Ironically, democracy — the nemesis of radical Islam — helped create the conditions under which the radical ideology could spread in Southeast Asia.

It began with People Power in the Philippines in 1986. The ensuing chaos, reorganization of the political landscape and shifts of power helped al Qaeda infiltrate the MHF — the largest Muslim separatist group in the country — and the more extremist Abu Sayyaf.

More than a decade later, the same thing happened in Indonesia, when massive, violent protests forced President Suharto to step down.

During times of sweeping change, people look for meaning, creating boom times for religion. Radical Islam in Southeast Asia was growing by leaps and bounds, spurred by the oil boom of the early 1970s.

After the price of oil quadrupled, Saudi Arabia poured massive amounts of cash into Southeast Asia, building mosques and religious schools and spreading the austere version of Wahhabi Islam.

That was followed by the overthrow of the Shah of Iran in 1979, a revolution that had a profound effect on Muslims' belief in Islam as a form of political power. Finally, there was jihad, the first modern holy war in 1979.

The call to jihad against the Soviets in Afghanistan was highly appealing in Southeast Asia. In the Philippines alone, more than 1,000 Muslims made the trip.

They were joined by hundreds more from Indonesia, Malaysia, Thailand and Singapore. When they returned home, they brought back the radical ideas — and terrorist techniques — they learned from the camps of Afghanistan.

The network al Qaeda set up in Southeast Asia is not just its new center of training and operations. It is also a model for other regions, such as Chechnya and East Africa.
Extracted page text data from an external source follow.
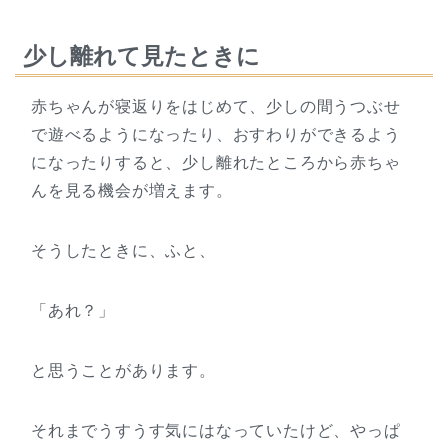
少し離れて見たときに
赤ちゃんが寝返りをはじめて、少しの間うつぶせ
で遊べるようになったり、おすわりができるよう
になったりすると、少し離れたところから赤ちゃ
んを見る機会が増えます。
そうしたときに、ふと、
「あれ？」
と思うことがあります。
それまでうすうす気にはなっていたけど、やっぱ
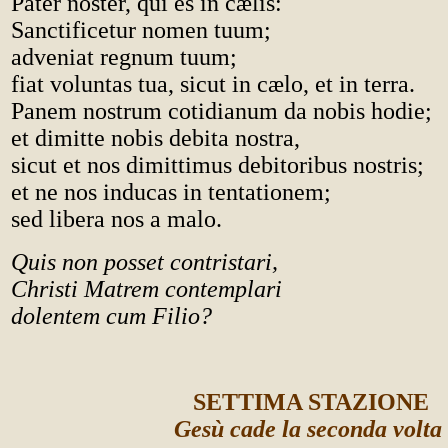
Pater noster, qui es in cælis:
Sanctificetur nomen tuum;
adveniat regnum tuum;
fiat voluntas tua, sicut in cælo, et in terra.
Panem nostrum cotidianum da nobis hodie;
et dimitte nobis debita nostra,
sicut et nos dimittimus debitoribus nostris;
et ne nos inducas in tentationem;
sed libera nos a malo.
Quis non posset contristari,
Christi Matrem contemplari
dolentem cum Filio?
SETTIMA STAZIONE
Gesù cade la seconda volta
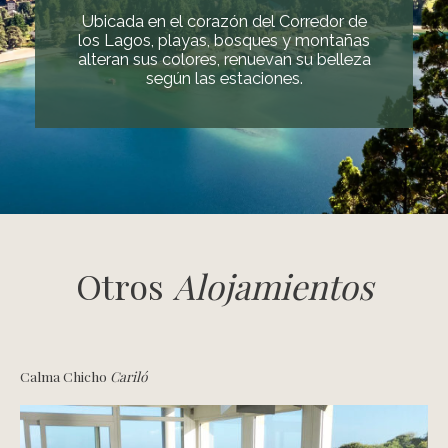
Ubicada en el corazón del Corredor de
los Lagos, playas, bosques y montañas
alteran sus colores, renuevan su belleza
según las estaciones.
Otros
Alojamientos
Calma Chicho
Cariló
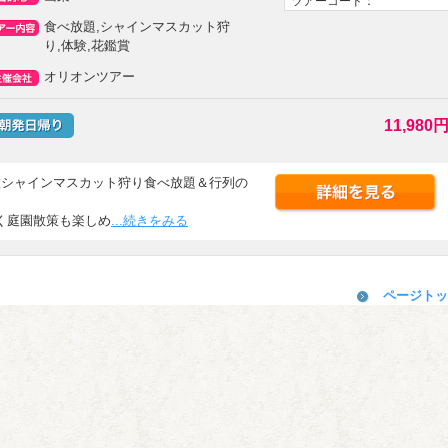
ツアーコード：
食べ放題,シャインマスカット狩
り,体験,花鑑賞
オリオンツアー
11,980
種シャインマスカット狩り食べ放題＆行列の
く庭園散策も楽しめ
...続きをみる
ページトッ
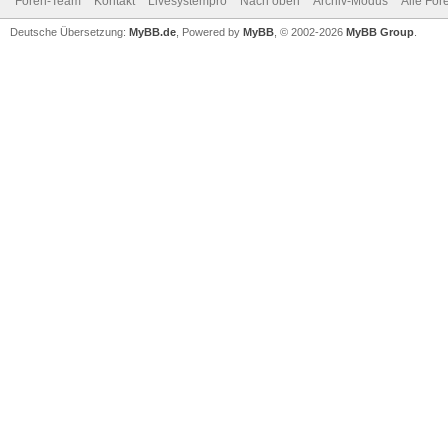
Foren-Team
Kontakt
Livesystempro
Nach oben
Archiv-Modus
Alle For
Deutsche Übersetzung:
MyBB.de
, Powered by
MyBB
, © 2002-2026
MyBB Group
.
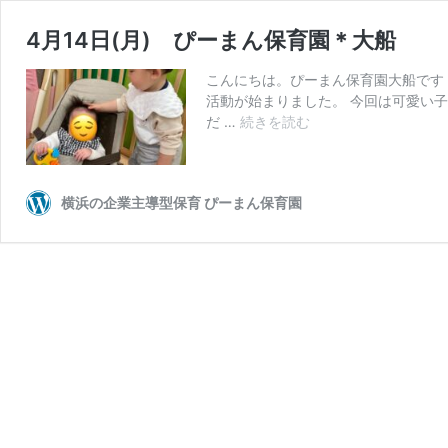
4月14日(月) ぴーまん保育園＊大船
こんにちは。ぴーまん保育園大船です
活動が始まりました。 今回は可愛い
4
だ …
続きを読む
月
14
日
横浜の企業主導型保育 ぴーまん保育園
(月)
ぴ
ー
ま
ん
保
育
園
＊
大
船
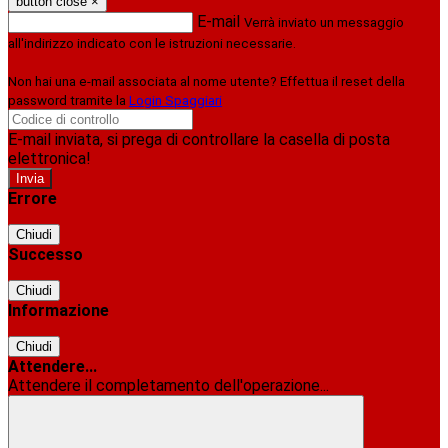
button close
×
E-mail
Verrà inviato un messaggio
all'indirizzo indicato con le istruzioni necessarie.
Non hai una e-mail associata al nome utente? Effettua il reset della
password tramite la
Login Spaggiari
E-mail inviata, si prega di controllare la casella di posta
elettronica!
Errore
Chiudi
Successo
Chiudi
Informazione
Chiudi
Attendere...
Attendere il completamento dell'operazione...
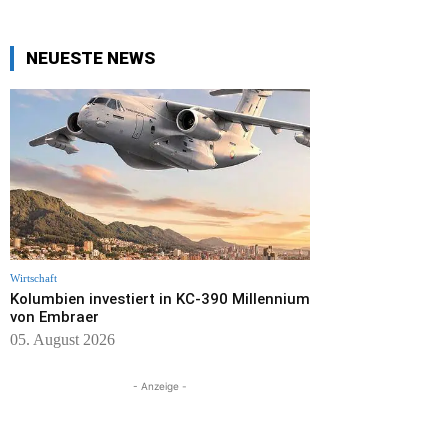
NEUESTE NEWS
Wirtschaft
Kolumbien investiert in KC-390 Millennium
von Embraer
05. August 2026
- Anzeige -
Harnessing local groups, al Qaeda has encouraged them to carve out autonomous Islamic areas that can be linked together worldwide.

"He was able to tap different youths in different regions on different issues," Pakistan's former prime minister, Benazir Bhutto, told me, "by pegging it all as a war between Islam and the West."

"But in fact, he was damaging the regional conflicts for his own agenda, which was to topple important Muslim countries and seize power for himself."

Much like fascism and communism before, the goal is political power: using Islam as a tool for global domination. "Their goal is world dominion," says Philippine immigration commissioner Andrea Domingo, "and they are using religion as the battle cry."